Dr Morgan Tsvangirai played his part very well and he will always be remembered. May his soul rest in eternal peace.
Q: Zimbabwe is going through a crisis; as a leader what do you think can be done to turn around the situation?
A: The Zimbabwean economy has been on the decline for more than three decades now and honestly speaking there will not be a quick fix to this economy. Zimbabwe is not producing and exporting, therefore there is no new money coming into the country.
The manufacturing sector, the agricultural sector and the mining sector must start to produce and export finished goods for that matter in order for this country to get the much-needed foreign currency. Therefore, government must be aggressive on macroeconomic fundamentals so that they build this economy on a strong economic foundation.
Zimbabwe must get back to its former glory that of being the Jewel of Africa, that of being the bread basket of Africa, that of being the Sunshine City, that of being the envy of the whole world. I pray that one day we will get there.

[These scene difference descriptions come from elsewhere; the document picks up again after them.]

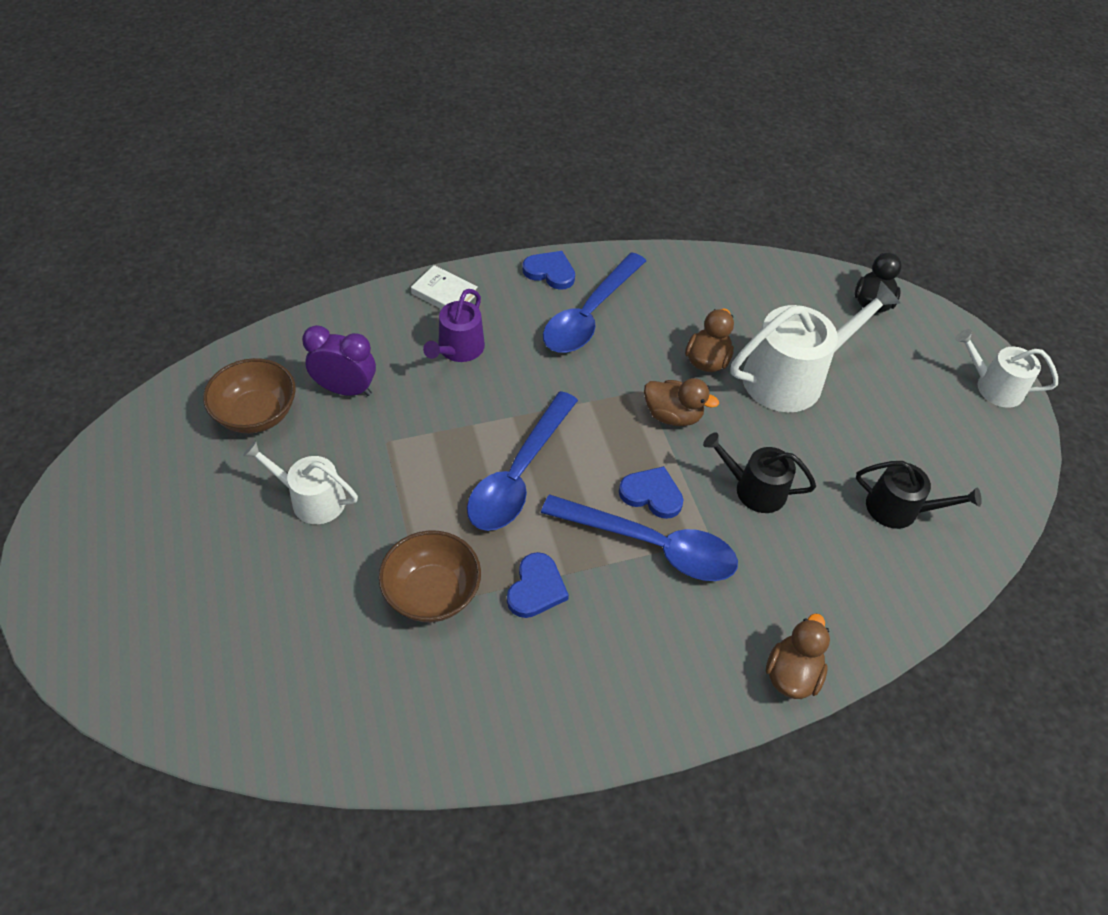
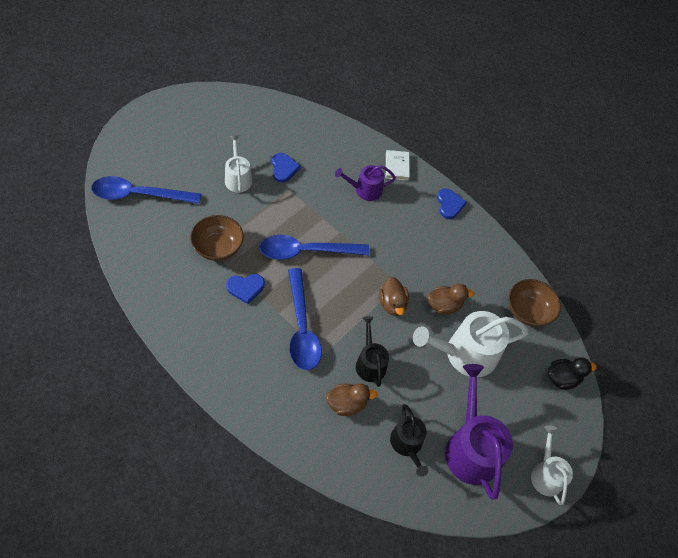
camera: 55 degrees right, 5 degrees up
(257, 414) = (269, 134): brown bowl -> brown bowl (528, 311)
(346, 389) = (307, 158): purple clock -> none
(589, 314) = (433, 236): blue spoon -> blue spoon (139, 195)
(652, 494) = (333, 315): blue heart -> blue heart (284, 169)
(791, 674) = (265, 423): brown duck -> brown duck (346, 404)
(792, 377) = (465, 354): white watering can -> white watering can turned 135 degrees clockwise
(930, 442) = (471, 447): none -> purple watering can

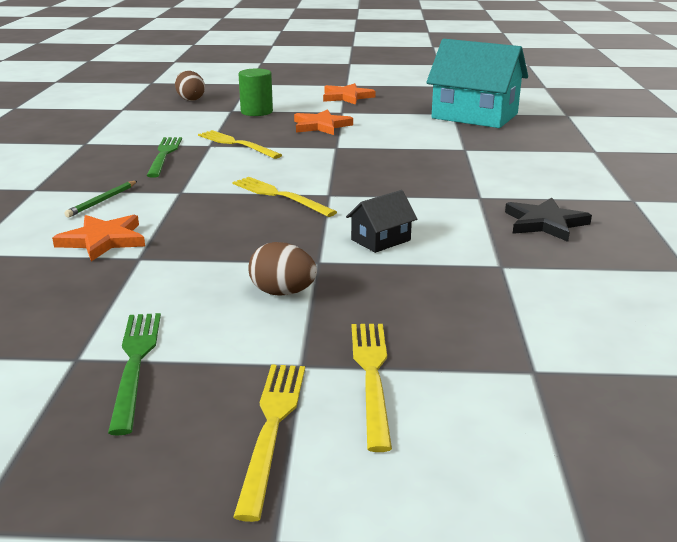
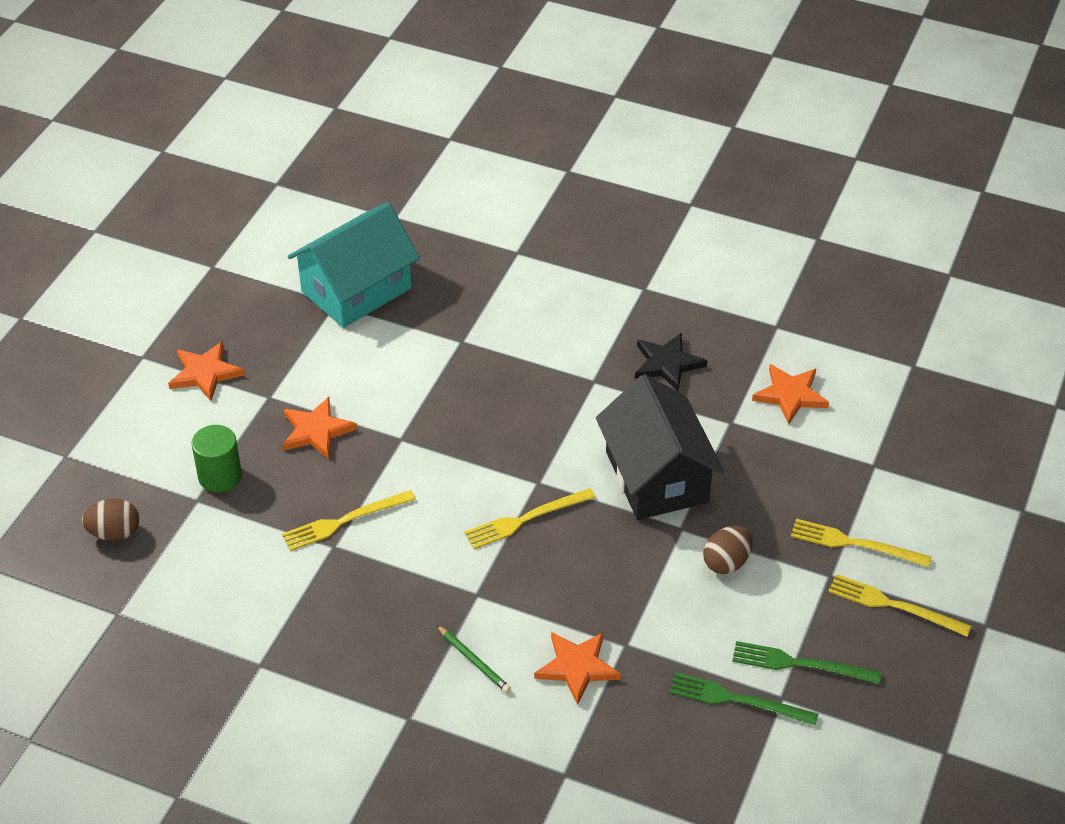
camera: 70 degrees left, 20 degrees up
(164, 155) = (350, 592): green fork -> green fork (737, 700)
(381, 240) = (656, 477): black house -> black house, size x2.29
(587, 293) = (790, 395): none -> orange star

Q: Away from work what do you enjoy doing?
A: These days I spend most of my time in the village. My passion is rural transformation. l have a dream where every Zimbabwean will get equal opportunities in terms of food, shelter, electricity, water amongst others.
I am working on a biogas project which l will use for cooking and lighting. I want to show my neighbours that cow dung can produce energy for cooking, lighting and cooling.
Q: What are your words of inspiration to young women out there?
A: As women we are leaders in our own right and young women must believe in themselves, they must have confidence in themselves, they must have dreams and follow them through.
Come 2023 we want to see change in that we want to see more women occupying leadership positions and the power lies in women’s hands.
In the previous elections 54 percent women voted but they failed to place more women in spaces where they could influence policy for the good of women and their families.
Our numbers as women must also reflect in the number of women in parliament, women in local authorities, and women in cabinet.
The 50-50 concept’s achievement lies in women’s hands. Let’s use our vote wisely and vote for other women in order for us to be part of the leaders in the Zimbabwean.